■ **Problem statement**: Print the records exactly. Every mark must remain.

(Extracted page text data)
═══

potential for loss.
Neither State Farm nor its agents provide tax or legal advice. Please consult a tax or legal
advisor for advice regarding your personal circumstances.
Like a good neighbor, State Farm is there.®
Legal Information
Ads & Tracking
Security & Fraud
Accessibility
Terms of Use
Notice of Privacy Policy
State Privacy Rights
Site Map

═══

■ **Finished exercise**:
potential for loss.
Neither State Farm nor its agents provide tax or legal advice. Please consult a tax or legal
advisor for advice regarding your personal circumstances.
Like a good neighbor, State Farm is there.®
Legal Information
Ads & Tracking
Security & Fraud
Accessibility
Terms of Use
Notice of Privacy Policy
State Privacy Rights
Site Map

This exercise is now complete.